Karen’s course provided ample opportunities for meta conversations about the DALN and research resources as well as numerous opportunities to develop reflective compositions and arguments about their research process using the DALN. For example, the first assignment in Karen’s course asks students to browse the DALN and identify four narratives “…related by characteristics that interest” the student, and students are required to “…keep records of [their] work: browse links, search terms and results, descriptions of narratives reviewed” (“Analyzing

Literacy Narratives,” Appendix D). Then, the written analysis requires students to: “describe the rationale” for their choice of narratives; “describe the themes” students discovered through coding; and finally “pose questions for further research” (“Analyzing Literacy Narratives,”

Appendix D). The second assignment in the sequence, “Composing Your Literacy Narrative,” includes not only a personal literacy narrative composed with the DALN in mind, but also “…a reflective essay…explaining [the student’s] choices relating to medium, content, audience, and the process of composing a literacy narrative” (“Composing Your Literacy Narrative,” Appendix

D). Explicitly requiring students to communicate their processes of researching with (and possibly contributing to) the DALN allows them to step back from their processes to think about not just what they did, but how and why they did what they did, which can help students better understand not only their own work but the DALN in general.

In a similar way, Brian’s digital media and English studies course, “Building the DALN,” also made the DALN the main focus of the course and provided numerous opportunities for meta conversations and reflections on the DALN and the research process. These include conversations about the challenges and rewards of helping build archives, using the DALN for

232

research, and the DALN among other research resources. He said,

…early in the course, but after they had a good general sense of what the DALN was all

about, I had students look at a handful of similar narrative archival sites (StoryCorps,

[Library of Congress’] memory project, etc.). We used these as fodder for a conversation

where we conducted an informal comparative analysis, talking about the differences in

scale, scope, purpose, audience, and potential for research…I purposefully framed

discussion of the DALN's mission within the context of its importance to the field of

literacy studies... but more than that, we talked about the importance of ethnography,

narrative collection, general archival practices, and the use of digital technologies as

important methods/methodologies within the discipline of English–I felt this was an

important component of the course, as it helped expand for students (many of them

literature-focused) their concept of what "counts" as legitimate tools of research and

scholarship in English… (Brian, 2014, personal communication)

Brian’s class discussions and comparative analysis of the DALN and other narrative-focused

resources provide some room to consider the DALN within the context, content, and (potential)

use of similar research resources and academic research in English studies.

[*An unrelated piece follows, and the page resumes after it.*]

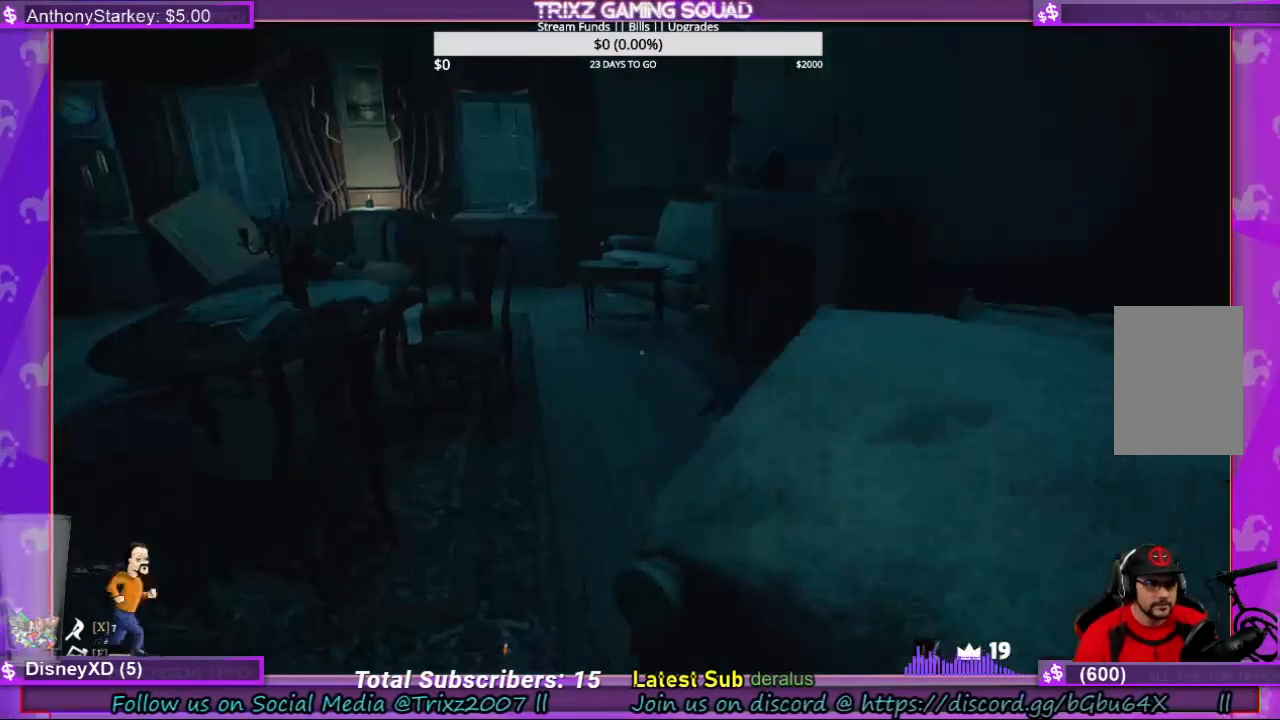
{"keys": ["w"], "mouse": [], "events": []}
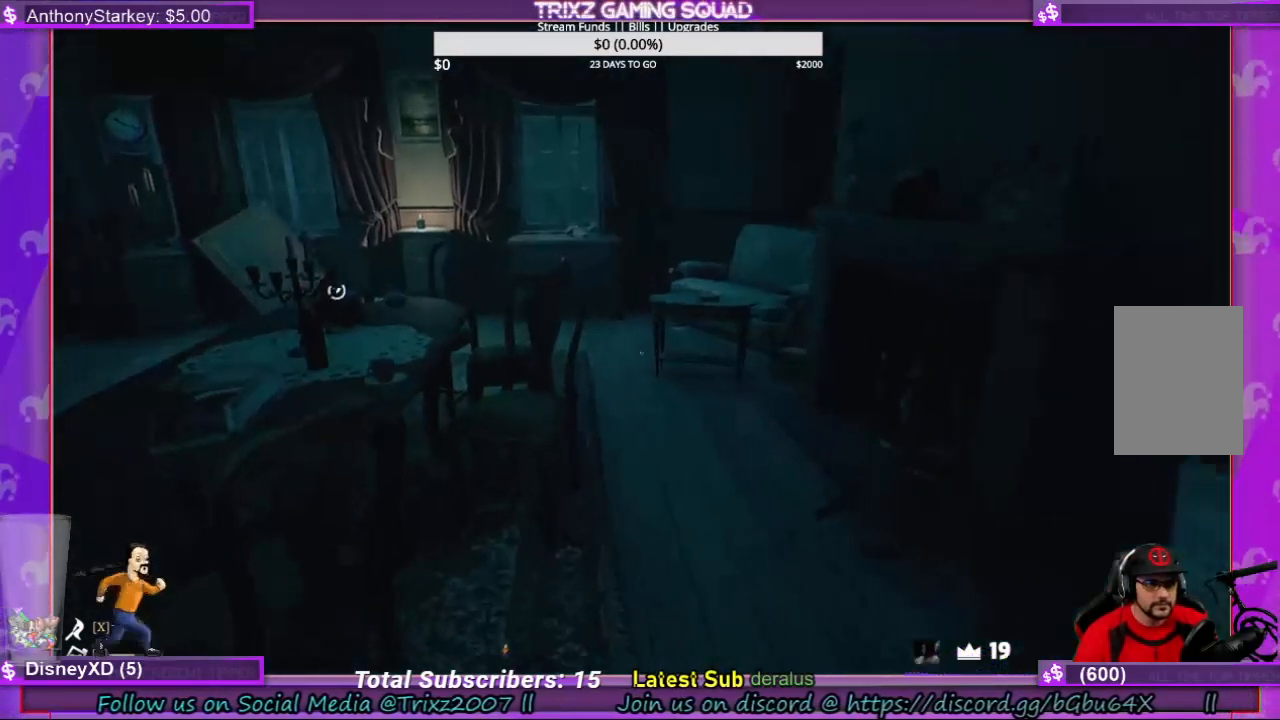
{"keys": ["d", "w"], "mouse": [], "events": [[500, "d", "down"]]}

Overall, each phase of Brian’s assignment sequence included individual and group

reflection. For example, during “Phase Two: Field Collection Extravaganza,” students were

required to compose “’dispatches from the field’: short, reflective bits of media content…that

helps document the field collection process…These dispatches can take various forms, such as a

few still pictures with a short paragraph of text, a 30-second video clip, a short audio recording”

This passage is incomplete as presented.